*** SUPPLIED RECORDS Section Begins ***

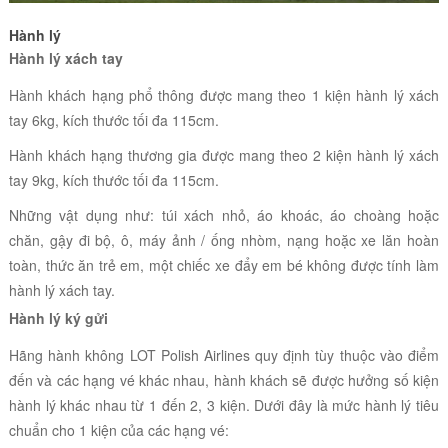
Hành lý
Hành lý xách tay
Hành khách hạng phổ thông được mang theo 1 kiện hành lý xách
tay 6kg, kích thước tối đa 115cm.
Hành khách hạng thương gia được mang theo 2 kiện hành lý xách
tay 9kg, kích thước tối đa 115cm.
Những vật dụng như:
túi xách nhỏ, áo khoác, áo choàng hoặc
chăn, gậy đi bộ, ô, máy ảnh / ống nhòm, nạng hoặc xe lăn hoàn
toàn, thức ăn trẻ em, một chiếc xe đẩy em bé không được tính làm
hành lý xách tay.
Hành lý ký gửi
Hãng hành không LOT Polish Airlines quy định tùy thuộc vào điểm
đến và các hạng vé khác nhau, hành khách sẽ được hưởng số kiện
hành lý khác nhau từ 1 đến 2, 3 kiện. Dưới đây là mức hành lý tiêu
chuẩn cho 1 kiện của các hạng vé:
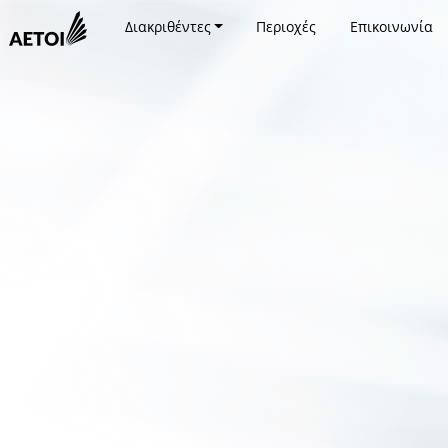
Διακριθέντες
Περιοχές
Επικοινωνία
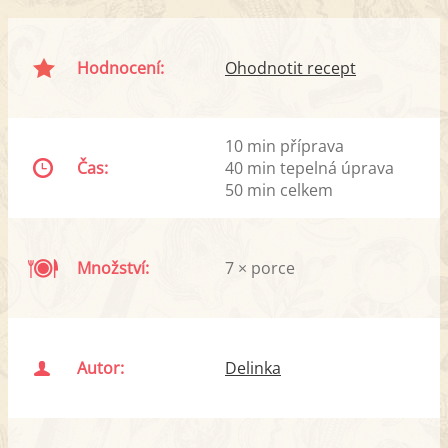
Hodnocení:
Ohodnotit recept
10 min příprava
Čas:
40 min tepelná úprava
50 min celkem
Množství:
7 × porce
Autor:
Delinka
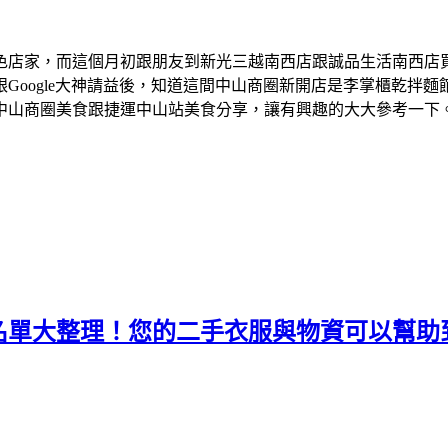
色店家，而這個月初跟朋友到新光三越南西店跟誠品生活南西店
Google大神請益後，知道這間中山商圈新開店是李掌櫃乾拌
中山商圈美食跟捷運中山站美食分享，讓有興趣的大大參考一下
名單大整理！您的二手衣服與物資可以幫助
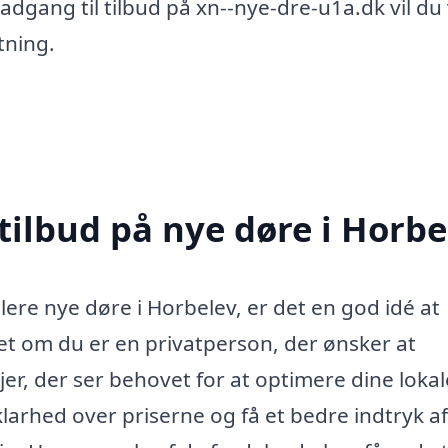
dgang til tilbud på xn--nye-dre-u1a.dk vil du
tning.
tilbud på nye døre i Horbe
llere nye døre i Horbelev, er det en god idé at
et om du er en privatperson, der ønsker at
er, der ser behovet for at optimere dine lokal
larhed over priserne og få et bedre indtryk af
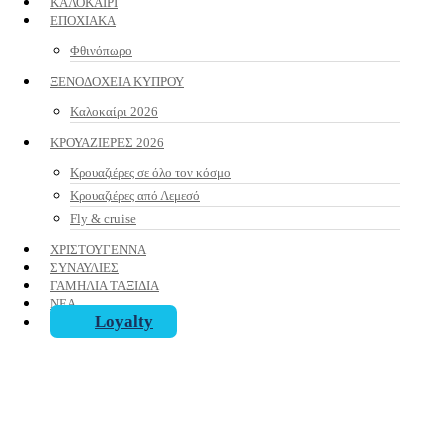
ΚΑΛΟΚΑΙΡΙ
ΕΠΟΧΙΑΚΑ
Φθινόπωρο
ΞΕΝΟΔΟΧΕΙΑ ΚΥΠΡΟΥ
Καλοκαίρι 2026
ΚΡΟΥΑΖΙΕΡΕΣ 2026
Κρουαζιέρες σε όλο τον κόσμο
Κρουαζιέρες από Λεμεσό
Fly & cruise
ΧΡΙΣΤΟΥΓΕΝΝΑ
ΣΥΝΑΥΛΙΕΣ
ΓΑΜΗΛΙΑ ΤΑΞΙΔΙΑ
ΝΕΑ
Loyalty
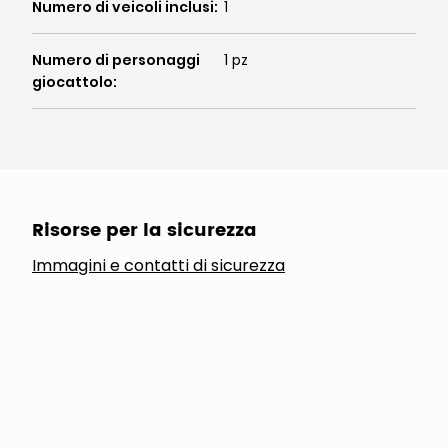
Numero di veicoli inclusi
:
1
Numero di personaggi
1 pz
giocattolo
:
Risorse per la sicurezza
Immagini e contatti di sicurezza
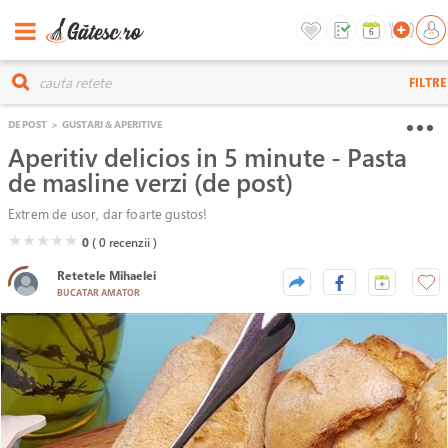
FILTRE
DE POST
>
GUSTARI & APERITIVE
Aperitiv delicios in 5 minute - Pasta
de masline verzi (de post)
Extrem de usor, dar foarte gustos!
( )
( )
( )
( )
( )
★
★
★
★
★
0
( 0
recenzii )
Retetele Mihaelei
BUCATAR AMATOR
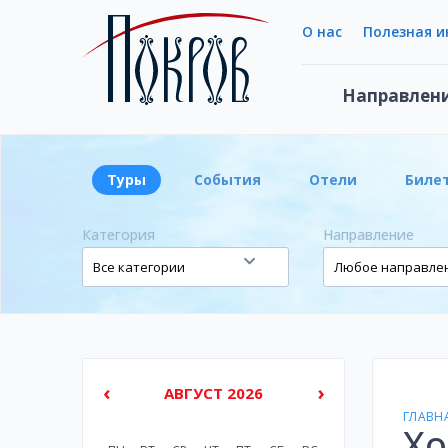
О нас
Полезная 
Направлен
Туры
События
Отели
Биле
Категория
Направление
‹
›
АВГУСТ 2026
ГЛАВН
Хо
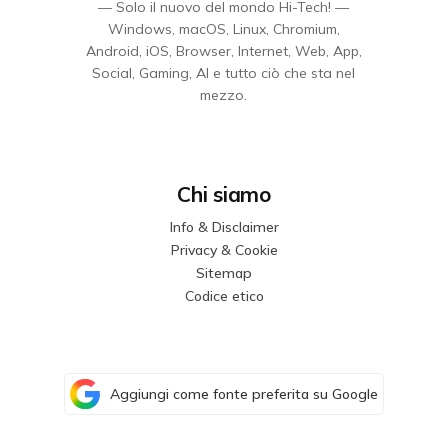
— Solo il nuovo del mondo Hi-Tech! —
Windows, macOS, Linux, Chromium,
Android, iOS, Browser, Internet, Web, App,
Social, Gaming, AI e tutto ciò che sta nel
mezzo.
Chi siamo
Info & Disclaimer
Privacy & Cookie
Sitemap
Codice etico
Aggiungi come fonte preferita su Google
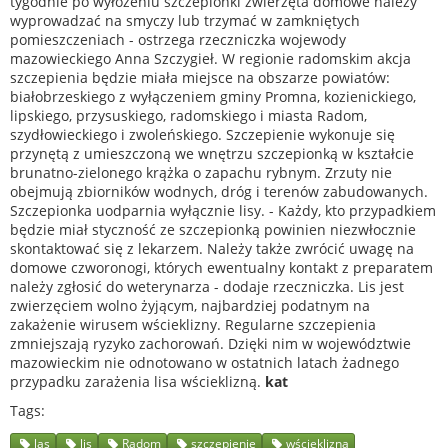
tygodnie po wyłożeniu szczepionki zwierzęta domowe należy
wyprowadzać na smyczy lub trzymać w zamkniętych
pomieszczeniach - ostrzega rzeczniczka wojewody
mazowieckiego Anna Szczygieł. W regionie radomskim akcja
szczepienia będzie miała miejsce na obszarze powiatów:
białobrzeskiego z wyłączeniem gminy Promna, kozienickiego,
lipskiego, przysuskiego, radomskiego i miasta Radom,
szydłowieckiego i zwoleńskiego. Szczepienie wykonuje się
przynętą z umieszczoną we wnętrzu szczepionką w kształcie
brunatno-zielonego krążka o zapachu rybnym. Zrzuty nie
obejmują zbiorników wodnych, dróg i terenów zabudowanych.
Szczepionka uodparnia wyłącznie lisy. - Każdy, kto przypadkiem
będzie miał styczność ze szczepionką powinien niezwłocznie
skontaktować się z lekarzem. Należy także zwrócić uwagę na
domowe czworonogi, których ewentualny kontakt z preparatem
należy zgłosić do weterynarza - dodaje rzeczniczka. Lis jest
zwierzęciem wolno żyjącym, najbardziej podatnym na
zakażenie wirusem wścieklizny. Regularne szczepienia
zmniejszają ryzyko zachorowań. Dzięki nim w województwie
mazowieckim nie odnotowano w ostatnich latach żadnego
przypadku zarażenia lisa wścieklizną.
kat
Tags
las
lis
Radom
szczepienie
wścieklizna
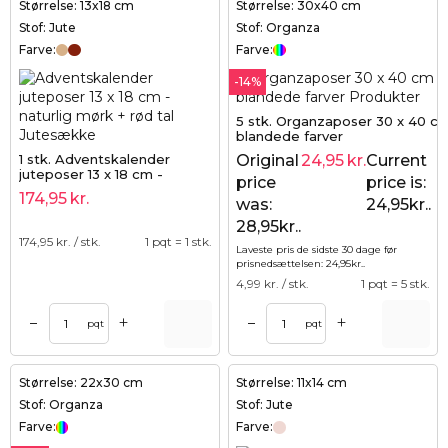
Størrelse: 13x18 cm
Størrelse: 30x40 cm
Stof: Jute
Stof: Organza
Farve:
Farve:
-14%
5 stk. Organzaposer 30 x 40 cm
blandede farver
1 stk. Adventskalender
Original
24,95
kr.
Current
2
juteposer 13 x 18 cm -
price
price is:
naturlig mørk + rød tal
174,95
kr.
was:
24,95kr..
28,95kr..
174,95
kr. / stk.
1 pqt = 1 stk.
Laveste pris de sidste 30 dage før
prisnedsættelsen:
24,95
kr.
.
4,99
kr. / stk.
1 pqt = 5 stk.
+
+
–
–
pqt
pqt
Størrelse: 22x30 cm
Størrelse: 11x14 cm
Stof: Organza
Stof: Jute
Farve:
Farve:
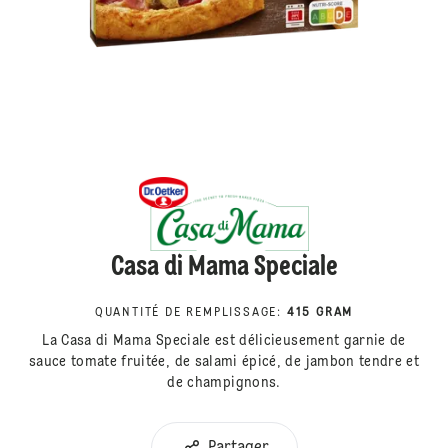
Casa di Mama Speciale
QUANTITÉ DE REMPLISSAGE
:
415 GRAM
La Casa di Mama Speciale est délicieusement garnie de
sauce tomate fruitée, de salami épicé, de jambon tendre et
de champignons.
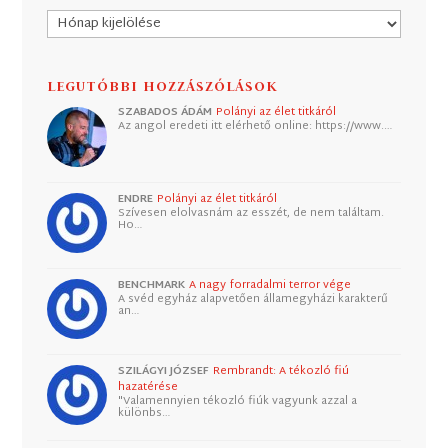
Archívum
LEGUTÓBBI HOZZÁSZÓLÁSOK
SZABADOS ÁDÁM
Polányi az élet titkáról
Az angol eredeti itt elérhető online: https://www.…
ENDRE
Polányi az élet titkáról
Szívesen elolvasnám az esszét, de nem találtam.
Ho…
BENCHMARK
A nagy forradalmi terror vége
A svéd egyház alapvetően államegyházi karakterű
an…
SZILÁGYI JÓZSEF
Rembrandt: A tékozló fiú
hazatérése
"Valamennyien tékozló fiúk vagyunk azzal a
különbs…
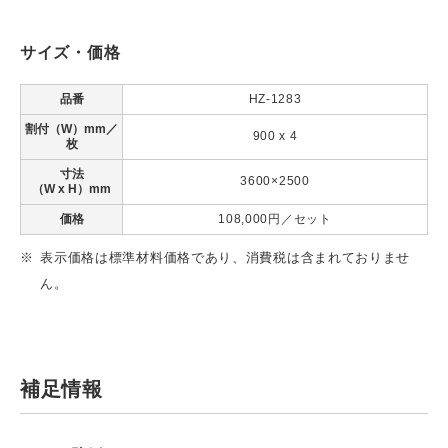
サイズ・価格
品番
HZ-1283
割付（W）mm／
900 x 4
枚
寸法
3600×2500
（W x H）mm
価格
108,000円／セット
表示価格は標準材料価格であり、消費税は含まれておりませ
ん。
補足情報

*** SUPPLIED RECORDS Section Ends ***

- TASK DESCRIPTION
All lines in the records with the string "hoặc" should be copied out.

- WRITTEN ANSWER
túi xách nhỏ, áo khoác, áo choàng hoặc
chăn, gậy đi bộ, ô, máy ảnh / ống nhòm, nạng hoặc xe lăn hoàn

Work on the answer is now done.